[Saved entries]
++++++++++++++++++++

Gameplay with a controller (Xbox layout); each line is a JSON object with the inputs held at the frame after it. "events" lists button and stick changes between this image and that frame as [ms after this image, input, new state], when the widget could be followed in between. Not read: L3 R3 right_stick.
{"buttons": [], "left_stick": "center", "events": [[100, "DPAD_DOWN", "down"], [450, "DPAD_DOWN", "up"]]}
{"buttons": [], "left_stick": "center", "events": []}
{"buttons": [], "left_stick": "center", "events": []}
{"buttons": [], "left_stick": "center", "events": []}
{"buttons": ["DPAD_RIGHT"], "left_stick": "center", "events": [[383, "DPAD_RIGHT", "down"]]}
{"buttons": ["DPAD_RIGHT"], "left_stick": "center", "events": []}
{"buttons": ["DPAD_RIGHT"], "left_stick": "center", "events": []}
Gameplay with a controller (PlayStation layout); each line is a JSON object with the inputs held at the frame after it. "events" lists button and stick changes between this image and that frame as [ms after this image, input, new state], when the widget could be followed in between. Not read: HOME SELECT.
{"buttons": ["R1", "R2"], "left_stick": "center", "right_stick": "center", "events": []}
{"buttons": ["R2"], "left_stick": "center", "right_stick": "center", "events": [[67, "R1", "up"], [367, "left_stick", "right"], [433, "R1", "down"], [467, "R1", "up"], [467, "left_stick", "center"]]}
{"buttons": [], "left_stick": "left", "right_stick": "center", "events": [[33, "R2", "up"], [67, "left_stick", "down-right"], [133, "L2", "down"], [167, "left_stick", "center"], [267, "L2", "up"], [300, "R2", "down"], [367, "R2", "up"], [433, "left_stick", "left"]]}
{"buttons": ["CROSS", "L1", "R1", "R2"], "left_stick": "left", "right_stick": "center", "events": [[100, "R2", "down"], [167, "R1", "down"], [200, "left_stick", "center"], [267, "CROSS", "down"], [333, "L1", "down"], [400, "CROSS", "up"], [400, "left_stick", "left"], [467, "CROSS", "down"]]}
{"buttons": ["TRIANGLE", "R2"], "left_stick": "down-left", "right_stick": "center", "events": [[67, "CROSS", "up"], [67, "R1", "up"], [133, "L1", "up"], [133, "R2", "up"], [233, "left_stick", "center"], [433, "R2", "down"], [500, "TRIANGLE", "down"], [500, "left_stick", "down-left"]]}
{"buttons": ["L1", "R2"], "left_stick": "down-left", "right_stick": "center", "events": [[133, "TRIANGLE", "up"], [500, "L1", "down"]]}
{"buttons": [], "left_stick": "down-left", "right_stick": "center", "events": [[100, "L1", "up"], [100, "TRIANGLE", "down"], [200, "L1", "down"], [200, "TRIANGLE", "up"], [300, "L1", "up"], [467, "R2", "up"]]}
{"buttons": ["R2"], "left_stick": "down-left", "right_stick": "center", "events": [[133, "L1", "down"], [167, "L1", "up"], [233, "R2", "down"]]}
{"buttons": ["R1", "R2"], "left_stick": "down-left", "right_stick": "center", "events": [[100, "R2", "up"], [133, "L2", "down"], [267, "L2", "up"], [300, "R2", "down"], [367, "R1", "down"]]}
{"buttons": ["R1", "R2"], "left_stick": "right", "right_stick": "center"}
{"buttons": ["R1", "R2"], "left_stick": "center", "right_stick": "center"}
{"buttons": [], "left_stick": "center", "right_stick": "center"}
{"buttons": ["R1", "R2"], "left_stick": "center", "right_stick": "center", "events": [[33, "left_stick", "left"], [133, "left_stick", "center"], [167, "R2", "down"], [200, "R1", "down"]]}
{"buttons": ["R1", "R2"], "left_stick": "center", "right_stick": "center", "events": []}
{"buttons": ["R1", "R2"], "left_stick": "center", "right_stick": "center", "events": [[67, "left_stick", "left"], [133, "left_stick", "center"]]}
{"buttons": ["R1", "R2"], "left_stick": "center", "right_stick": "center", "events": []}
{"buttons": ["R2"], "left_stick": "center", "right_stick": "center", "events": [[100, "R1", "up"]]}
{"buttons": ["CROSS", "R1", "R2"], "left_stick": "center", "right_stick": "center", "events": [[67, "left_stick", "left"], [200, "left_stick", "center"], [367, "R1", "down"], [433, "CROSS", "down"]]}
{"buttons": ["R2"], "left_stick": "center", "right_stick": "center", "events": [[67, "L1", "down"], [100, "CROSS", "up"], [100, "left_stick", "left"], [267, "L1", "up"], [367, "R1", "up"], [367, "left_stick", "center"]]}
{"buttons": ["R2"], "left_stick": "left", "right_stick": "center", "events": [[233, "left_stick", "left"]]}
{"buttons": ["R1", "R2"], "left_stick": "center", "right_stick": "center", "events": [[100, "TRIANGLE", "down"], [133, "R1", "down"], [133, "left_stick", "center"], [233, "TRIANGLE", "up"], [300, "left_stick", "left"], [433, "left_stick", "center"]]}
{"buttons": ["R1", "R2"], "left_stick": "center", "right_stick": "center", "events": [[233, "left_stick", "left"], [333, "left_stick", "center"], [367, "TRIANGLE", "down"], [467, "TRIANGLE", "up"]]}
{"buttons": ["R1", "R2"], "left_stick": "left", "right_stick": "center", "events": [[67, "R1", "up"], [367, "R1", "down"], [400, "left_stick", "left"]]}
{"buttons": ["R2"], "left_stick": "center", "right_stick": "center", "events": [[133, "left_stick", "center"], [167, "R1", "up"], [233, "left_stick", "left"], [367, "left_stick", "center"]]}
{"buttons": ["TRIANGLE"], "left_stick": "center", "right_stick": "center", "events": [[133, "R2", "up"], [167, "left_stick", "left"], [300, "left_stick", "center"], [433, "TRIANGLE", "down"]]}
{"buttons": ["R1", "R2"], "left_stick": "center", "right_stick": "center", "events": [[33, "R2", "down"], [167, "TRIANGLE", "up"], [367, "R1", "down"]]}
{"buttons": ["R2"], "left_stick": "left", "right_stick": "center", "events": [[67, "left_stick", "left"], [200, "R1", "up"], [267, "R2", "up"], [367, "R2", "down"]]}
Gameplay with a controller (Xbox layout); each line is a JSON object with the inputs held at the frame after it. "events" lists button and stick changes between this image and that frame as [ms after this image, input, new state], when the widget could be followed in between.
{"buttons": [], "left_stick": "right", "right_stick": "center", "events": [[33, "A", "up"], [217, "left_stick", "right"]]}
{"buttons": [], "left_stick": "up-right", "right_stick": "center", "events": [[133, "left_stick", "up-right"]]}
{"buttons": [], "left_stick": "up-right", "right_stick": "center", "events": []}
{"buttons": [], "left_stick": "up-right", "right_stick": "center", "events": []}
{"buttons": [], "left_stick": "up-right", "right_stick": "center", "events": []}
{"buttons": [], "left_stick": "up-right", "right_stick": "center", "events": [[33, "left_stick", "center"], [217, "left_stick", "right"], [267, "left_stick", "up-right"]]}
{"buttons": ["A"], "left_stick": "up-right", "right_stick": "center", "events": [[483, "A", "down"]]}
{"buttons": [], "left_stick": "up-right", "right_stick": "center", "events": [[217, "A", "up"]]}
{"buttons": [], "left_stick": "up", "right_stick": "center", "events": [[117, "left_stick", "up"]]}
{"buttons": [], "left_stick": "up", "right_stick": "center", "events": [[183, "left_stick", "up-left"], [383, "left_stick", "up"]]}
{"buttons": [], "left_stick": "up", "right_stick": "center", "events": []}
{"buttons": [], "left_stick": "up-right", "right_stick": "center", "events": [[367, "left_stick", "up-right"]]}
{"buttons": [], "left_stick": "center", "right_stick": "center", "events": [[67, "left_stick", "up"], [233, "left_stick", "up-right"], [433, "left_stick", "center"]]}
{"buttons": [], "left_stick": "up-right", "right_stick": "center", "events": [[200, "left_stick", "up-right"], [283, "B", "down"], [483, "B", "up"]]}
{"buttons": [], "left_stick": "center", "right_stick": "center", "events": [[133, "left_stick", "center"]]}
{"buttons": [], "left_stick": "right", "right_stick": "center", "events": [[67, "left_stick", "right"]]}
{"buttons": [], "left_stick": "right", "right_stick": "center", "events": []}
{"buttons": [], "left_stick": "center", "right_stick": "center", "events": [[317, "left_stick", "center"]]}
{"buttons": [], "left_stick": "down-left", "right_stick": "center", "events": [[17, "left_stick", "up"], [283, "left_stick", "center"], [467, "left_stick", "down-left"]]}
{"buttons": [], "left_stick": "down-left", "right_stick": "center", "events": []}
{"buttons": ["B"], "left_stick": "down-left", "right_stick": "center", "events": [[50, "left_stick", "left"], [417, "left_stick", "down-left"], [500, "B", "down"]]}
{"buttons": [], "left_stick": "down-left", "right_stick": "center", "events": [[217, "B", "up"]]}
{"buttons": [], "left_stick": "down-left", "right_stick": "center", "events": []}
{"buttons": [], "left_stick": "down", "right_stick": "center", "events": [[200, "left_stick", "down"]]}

++++++++++++++++++++

# [WHAT NEEDS TO BE DONE]
The answer must consist of every line above that holds the string "Gameplay", copied exactly.

# [ANSWER SPACE]
Gameplay with a controller (Xbox layout); each line is a JSON object with the inputs held at the frame after it. "events" lists button and stick changes between this image and that frame as [ms after this image, input, new state], when the widget could be followed in between. Not read: L3 R3 right_stick.
Gameplay with a controller (PlayStation layout); each line is a JSON object with the inputs held at the frame after it. "events" lists button and stick changes between this image and that frame as [ms after this image, input, new state], when the widget could be followed in between. Not read: HOME SELECT.
Gameplay with a controller (Xbox layout); each line is a JSON object with the inputs held at the frame after it. "events" lists button and stick changes between this image and that frame as [ms after this image, input, new state], when the widget could be followed in between.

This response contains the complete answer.